The FDA sent the notice in late April, acting after warning Acceleron in July 2020 that the company had failed to report the study results of its defunct cancer candidate - dalantercept combined with axitinib in patients with renal cell carcinoma, a type of kidney cancer. The trial started in 2012, but Acceleron stopped development of the drug in 2017 after the study failed to reach its primary endpoint.
The letter threatened a $10,000 fine or criminal prosecution if summary data of the trial wasn’t published on the government database, ClinicalTrial.gov, within 30 days.

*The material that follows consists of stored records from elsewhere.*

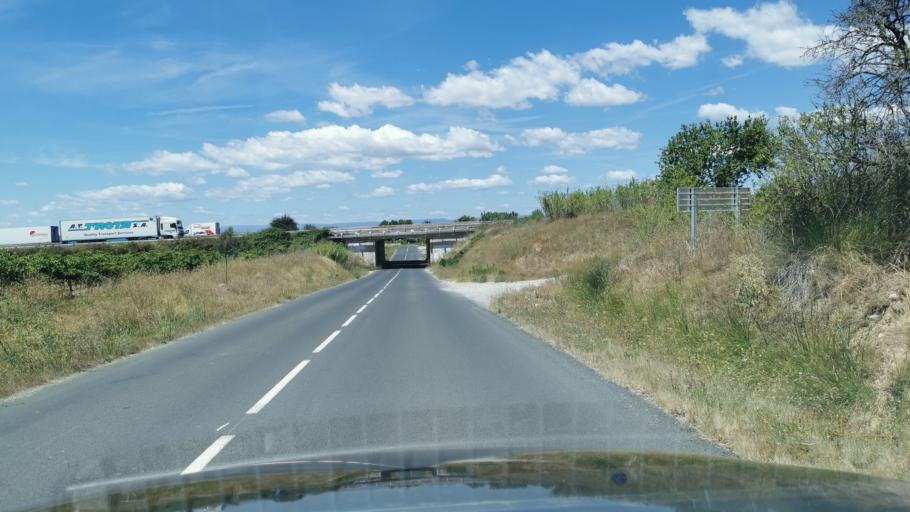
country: FR
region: Languedoc-Roussillon
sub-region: Departement de l'Aude
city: Vinassan
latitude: 43.1946
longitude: 3.0751
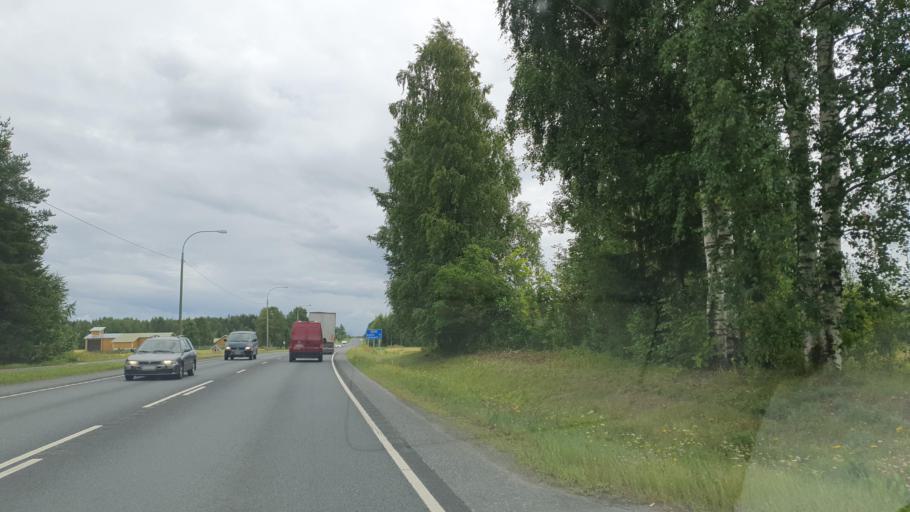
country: FI
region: Northern Savo
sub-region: Ylae-Savo
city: Lapinlahti
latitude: 63.4549
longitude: 27.3168
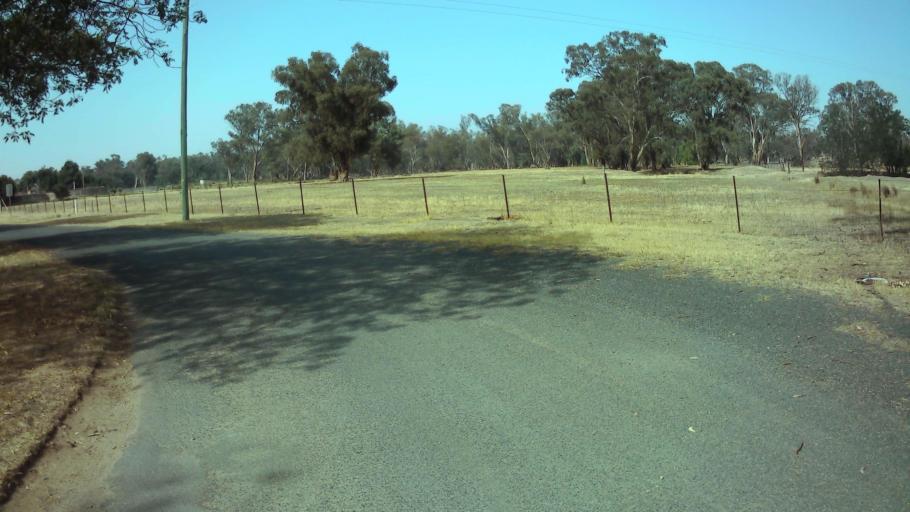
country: AU
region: New South Wales
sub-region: Weddin
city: Grenfell
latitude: -33.9000
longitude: 148.1478
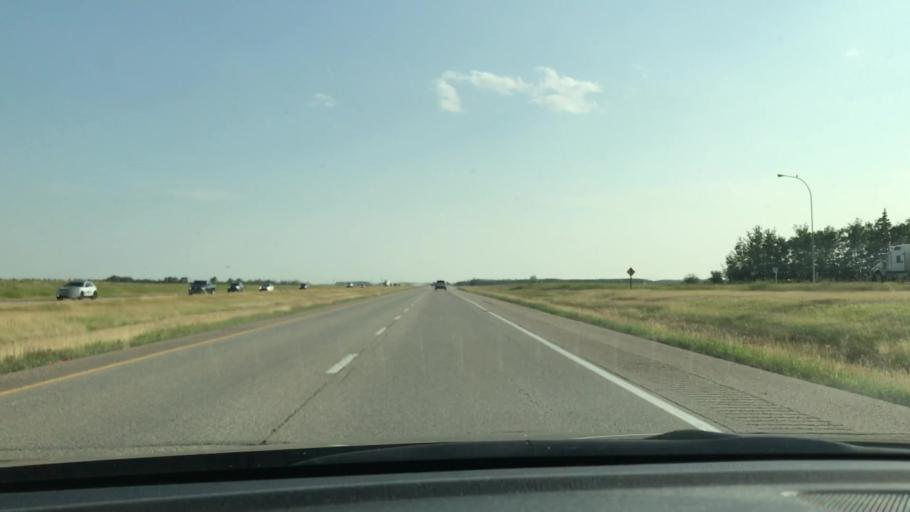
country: CA
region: Alberta
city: Leduc
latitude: 53.2314
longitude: -113.5717
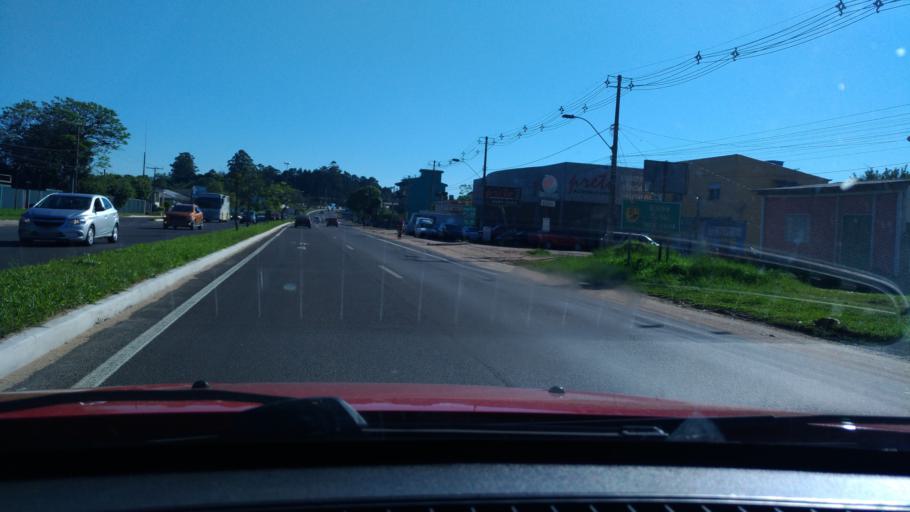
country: BR
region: Rio Grande do Sul
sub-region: Viamao
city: Viamao
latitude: -30.0804
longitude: -51.0517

Furthermore, after the 30-day window, the notice stated that penalties could be imposed of up to $10,000 a day until the violation was corrected.
In a statement, a spokesperson for Acceleron said there had been a “clerical oversight.” It has since published the results of the trial on the national database.

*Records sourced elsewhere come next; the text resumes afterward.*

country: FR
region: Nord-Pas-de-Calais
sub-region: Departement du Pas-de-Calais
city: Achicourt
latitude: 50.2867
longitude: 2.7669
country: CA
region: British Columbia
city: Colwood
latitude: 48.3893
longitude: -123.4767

This latest action by the FDA could be part of a wider shift towards a new global era of enforcement for clinical trial data reporting.
In a statement about its notice against Acceleron, the FDA said: “The submission to and posting of clinical trial information on ClinicalTrials.gov honors volunteers who participate in research to advance medical science and enhances public trust by creating a transparent and robust public record of clinical trials and information about their results”, adding that if the legal requirements are “not met” the agency has the right to “take enforcement action.”
And on May 7, the World Health Organization (WHO) and the International Coalition of Regulatory Authorities (ICRA) issued a strongly worded statement calling on the pharmaceutical industry to provide wider access to data for public health interest for all new medicines and vaccines and to publish results without redaction.
The statement said that the pandemic has “brought into sharp focus” the need for data to support the wider industry and “public confidence in the vaccines and therapeutics being deployed.”
In the US, some believe that the FDA has taken too long to issue fines against sponsors failing to post trial results. In 2018, a former official with the FDA filed a lawsuit, charging the FDA and National Institutes of Health (NIH) with failure to follow the law for clinical trial data reporting. And a total of $19 billion since 2018 could have been collected in fines, according to a tracking site at the University of Oxford.
However, the recent action taken against Acceleron Pharma could represent a turning point for the FDA, sending a stern message to other sponsors that fail to comply with the clinical trial disclosure requirements.